Наконец Герцен увел Белинского в кабинет. Виссариону Григорьевичу привелось выслушать рассказ о драме, которая началась в доме Герценов в тот летний день, когда Александр Иванович поддался неодолимому зову крови и добровольно загрязнился.

– Взыграла, стало быть, голубая дворянская кровь? – вырвалось у Виссариона Григорьевича. – Всех бы нас, мужиков, поучить хорошенько одной плетью! – Кажется, к укору грешнику он присоединил укор и самому себе. За каким призраком погнался он в Прямухино?

– Наташа, – продолжал Герцен, – вся сосредоточилась на своем оскорблении, на своем чувстве боли. Она отгородилась от жизни, и это ее губит. Для нее словно не существует больше ни окружающий мир, ни наши мысли и надежды. И вот – дом, построенный только на личном, оказался на песке. А ты, Белинский, писал мне о нашем счастье!..

Долго молчал Виссарион Григорьевич.

– Я не умею утешать, да и не нужны они, утешения. Оставим их для слабых духом. Но запомни мои слова: не может Наталья Александровна жить вне того необъятного мира идей и чувств, в который она вошла вместе с тобой. Если же рана ее глубока, то не может и быть иначе, когда сильна любовь. Любовью же вы и исцелитесь оба. Ни о ком бы не стал я пророчествовать, кроме как о тебе и о Наталье Александровне. Если ее силы иссякли, будь ты вдвойне силен… Творец небесный! Как я люблю вас обоих! – вдруг воскликнул Белинский, и столько горячности было в этих словах, что Герцен взглянул на него, не скрывая удивления: не часто так откровенно обнаруживал свои чувства Виссарион Белинский.

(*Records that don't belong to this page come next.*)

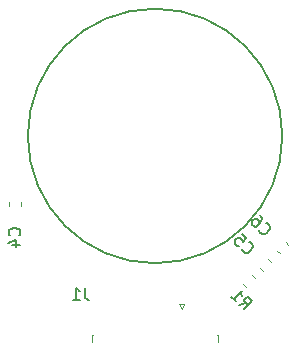
<source format=gbo>
G04 #@! TF.GenerationSoftware,KiCad,Pcbnew,5.1.6*
G04 #@! TF.CreationDate,2020-08-03T21:51:23+02:00*
G04 #@! TF.ProjectId,AnalogWatch,416e616c-6f67-4576-9174-63682e6b6963,rev?*
G04 #@! TF.SameCoordinates,Original*
G04 #@! TF.FileFunction,Legend,Bot*
G04 #@! TF.FilePolarity,Positive*
%FSLAX46Y46*%
G04 Gerber Fmt 4.6, Leading zero omitted, Abs format (unit mm)*
G04 Created by KiCad (PCBNEW 5.1.6) date 2020-08-03 21:51:23*
%MOMM*%
%LPD*%
G01*
G04 APERTURE LIST*
%ADD10C,0.150000*%
%ADD11C,0.120000*%
G04 APERTURE END LIST*
D10*
X110776307Y-95500000D02*
G75*
G03*
X110776307Y-95500000I-10776307J0D01*
G01*
D11*
X87628000Y-101125233D02*
X87628000Y-101467767D01*
X88648000Y-101125233D02*
X88648000Y-101467767D01*
X108881553Y-106681802D02*
X109123762Y-106924011D01*
X109602802Y-105960553D02*
X109845011Y-106202762D01*
X111047020Y-104483771D02*
X111289229Y-104725980D01*
X110325771Y-105205020D02*
X110567980Y-105447229D01*
X105215000Y-112339500D02*
X105325000Y-112339500D01*
X105325000Y-112339500D02*
X105325000Y-112939500D01*
X94785000Y-112339500D02*
X94675000Y-112339500D01*
X94675000Y-112339500D02*
X94675000Y-112939500D01*
X102450000Y-109749500D02*
X102250000Y-110149500D01*
X102250000Y-110149500D02*
X102050000Y-109749500D01*
X102050000Y-109749500D02*
X102450000Y-109749500D01*
X108448011Y-107536262D02*
X108205802Y-107294053D01*
X107726762Y-108257511D02*
X107484553Y-108015302D01*
D10*
X88495142Y-103909833D02*
X88542761Y-103862214D01*
X88590380Y-103719357D01*
X88590380Y-103624119D01*
X88542761Y-103481261D01*
X88447523Y-103386023D01*
X88352285Y-103338404D01*
X88161809Y-103290785D01*
X88018952Y-103290785D01*
X87828476Y-103338404D01*
X87733238Y-103386023D01*
X87638000Y-103481261D01*
X87590380Y-103624119D01*
X87590380Y-103719357D01*
X87638000Y-103862214D01*
X87685619Y-103909833D01*
X87923714Y-104766976D02*
X88590380Y-104766976D01*
X87542761Y-104528880D02*
X88257047Y-104290785D01*
X88257047Y-104909833D01*
X107370812Y-105081889D02*
X107370812Y-105149232D01*
X107438156Y-105283919D01*
X107505500Y-105351263D01*
X107640187Y-105418606D01*
X107774874Y-105418606D01*
X107875889Y-105384935D01*
X108044248Y-105283919D01*
X108145263Y-105182904D01*
X108246278Y-105014545D01*
X108279950Y-104913530D01*
X108279950Y-104778843D01*
X108212606Y-104644156D01*
X108145263Y-104576812D01*
X108010576Y-104509469D01*
X107943232Y-104509469D01*
X107370812Y-103802362D02*
X107707530Y-104139080D01*
X107404484Y-104509469D01*
X107404484Y-104442125D01*
X107370812Y-104341110D01*
X107202454Y-104172751D01*
X107101438Y-104139080D01*
X107034095Y-104139080D01*
X106933080Y-104172751D01*
X106764721Y-104341110D01*
X106731049Y-104442125D01*
X106731049Y-104509469D01*
X106764721Y-104610484D01*
X106933080Y-104778843D01*
X107034095Y-104812515D01*
X107101438Y-104812515D01*
X108816657Y-103479734D02*
X108816657Y-103547077D01*
X108884001Y-103681764D01*
X108951345Y-103749108D01*
X109086032Y-103816451D01*
X109220719Y-103816451D01*
X109321734Y-103782780D01*
X109490093Y-103681764D01*
X109591108Y-103580749D01*
X109692123Y-103412390D01*
X109725795Y-103311375D01*
X109725795Y-103176688D01*
X109658451Y-103042001D01*
X109591108Y-102974657D01*
X109456421Y-102907314D01*
X109389077Y-102907314D01*
X108850329Y-102233879D02*
X108985016Y-102368566D01*
X109018688Y-102469581D01*
X109018688Y-102536925D01*
X108985016Y-102705283D01*
X108884001Y-102873642D01*
X108614627Y-103143016D01*
X108513612Y-103176688D01*
X108446268Y-103176688D01*
X108345253Y-103143016D01*
X108210566Y-103008329D01*
X108176894Y-102907314D01*
X108176894Y-102839970D01*
X108210566Y-102738955D01*
X108378925Y-102570596D01*
X108479940Y-102536925D01*
X108547283Y-102536925D01*
X108648299Y-102570596D01*
X108782986Y-102705283D01*
X108816657Y-102806299D01*
X108816657Y-102873642D01*
X108782986Y-102974657D01*
X94059333Y-108354880D02*
X94059333Y-109069166D01*
X94106952Y-109212023D01*
X94202190Y-109307261D01*
X94345047Y-109354880D01*
X94440285Y-109354880D01*
X93059333Y-109354880D02*
X93630761Y-109354880D01*
X93345047Y-109354880D02*
X93345047Y-108354880D01*
X93440285Y-108497738D01*
X93535523Y-108592976D01*
X93630761Y-108640595D01*
X107112969Y-109784732D02*
X107685389Y-109683717D01*
X107517030Y-110188793D02*
X108224137Y-109481687D01*
X107954763Y-109212312D01*
X107853748Y-109178641D01*
X107786404Y-109178641D01*
X107685389Y-109212312D01*
X107584374Y-109313328D01*
X107550702Y-109414343D01*
X107550702Y-109481687D01*
X107584374Y-109582702D01*
X107853748Y-109852076D01*
X106439534Y-109111297D02*
X106843595Y-109515358D01*
X106641564Y-109313328D02*
X107348671Y-108606221D01*
X107315000Y-108774580D01*
X107315000Y-108909267D01*
X107348671Y-109010282D01*
M02*

</source>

Виссарион Григорьевич теперь делил время между хозяином и хозяйкой дома. А возвращаясь с прогулок, которые он совершал с Натальей Александровной, держался в кабинете Герцена с видом заговорщика.

– Может быть, ты опять повторишь, что Наталья Александровна отвернулась от жизни? Нет в мире женщины, равной по уму и сердцу твоей жене! Нуте, – Белинский напускал на себя отчаянно строгий вид, – а что можешь предъявить ты?

Герцену, за отсутствием других новых работ, пришлось предъявить главы давно оставленного романа о некоем университетском кандидате Круциферском и Любоньке.